Les enquêteurs ont été choqués par “l’intensité de la souffrance de ces femmes”, prisonnières de cette secte. Ce vendredi, et après une semaine de procès, Claude Alonso, bientôt 82 ans, a été condamné à 18 ans de prison, dont la moitié de sûreté, par un jury girondin. Auparavant, le procureur général avait également requis 18 ans de prison. L’octogénaire, qui s’est présenté en fauteuil roulant, était libre depuis 2017 sous contrôle judiciaire. Son procès, prévu l’an dernier, a été reporté en raison de problèmes de santé.
L’homme était accusé d’avoir abusé de la faiblesse de cinq femmes et d’en avoir violé trois, dont sa propre fille, sur une période de 20 ans. Puis, dans la vingtaine, elle a emménagé avec son père malade en 2003. Loin d’être épargnée, elle affirme avoir été contrainte à d’innombrables relations sexuelles avec son père pendant six ans.
En 2013, un signalement de victime à la Miviludes, l’organisme anti-sectaire du ministère de l’Intérieur, a conduit à la mise en examen de ce fils d’ostréiculteur, qui avait déjà fait l’objet d’une enquête à la fin des années 1990 pour l’activité proche de Lyburn, classée sans suite. Dans l’affaire tranchée cette semaine par le tribunal de Gironde, seules sa fille et une autre victime ont porté plainte.
A la tête d’une petite communauté établie à Gujan-Mestras (Gironde), dans le bassin d’Arcachon, Claude Alonso a placé pendant dix ans plusieurs femmes sous influence sectaire. L’homme se rêvait en tant que seigneur de l’Olympe, obligeant ses partisans à l’appeler Zeus ou à s’incliner à ses pieds.
Boire un mélange de vin, de Lexomil, de sperme et de sang de leur cycle menstruel
Dans l’entresol de la maison principale, l’accusé avait recréé un temple bâclé à sa gloire, avec trône, sceptre, boule de cristal et portraits à son effigie. Chaque soir, il prêchait la parole divine entre mythologie, ufologie et autres croyances ésotériques.

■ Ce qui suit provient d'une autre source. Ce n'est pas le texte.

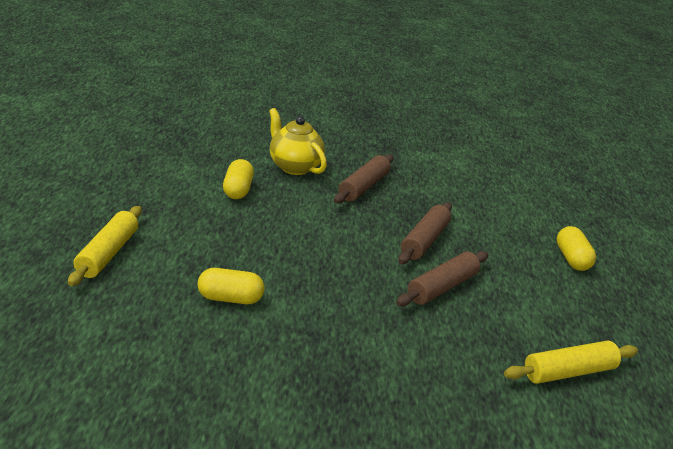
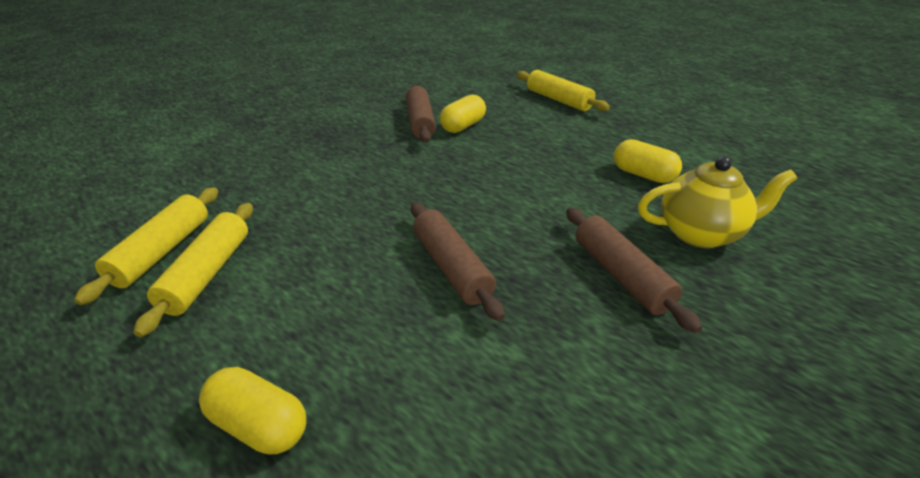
camera: 130 degrees right, 5 degrees up
brown rolling pin [396,251,488,306] -> brown rolling pin moved to [406,85,436,143]
none -> yellow rolling pin [134,203,253,337]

Avant, il imposait le “travail du sexe” à ses followers, destiné à lui procurer un orgasme “parfait” qui le dynamiserait et “sauverait l’humanité”. Des modes révélant l’influence exercée par ce prétendu gourou sur ses ouailles, que les juges soupçonnaient qu’il manipulait pour assouvir ses pulsions sexuelles et, entre autres, les priver de leurs revenus.
A ses adeptes – des femmes au passé traumatique d’inceste, d’alcoolisme ou de prostitution – il imposait un “travail” à faire sous peine… En effet, les relations sexuelles et la poursuite d’un “orgasme parfait” visaient à recharger Zeus en énergie pour sauver l’humanité en évitant l’apocalypse.
Pour convaincre ses victimes, Claude Alonso utilise des événements comme l’éruption du volcan islandais Eyjafjallajökull ou l’accident nucléaire de Fukushima, preuve selon lui qu’ils ne sont pas assez investis… L’un d’eux, véritable exutoire sexuel, en plus, vous êtes obligé de porter des jupes, pour satisfaire instantanément chaque impulsion du seigneur de la maison. Détail horrible : pour asservir davantage ces femmes, le gourou leur fait boire une “boisson sainte” contenue dans de grandes jarres, du nectar à base de vin rouge, de Lexomil… Sperme et menstruations des femmes de la communauté.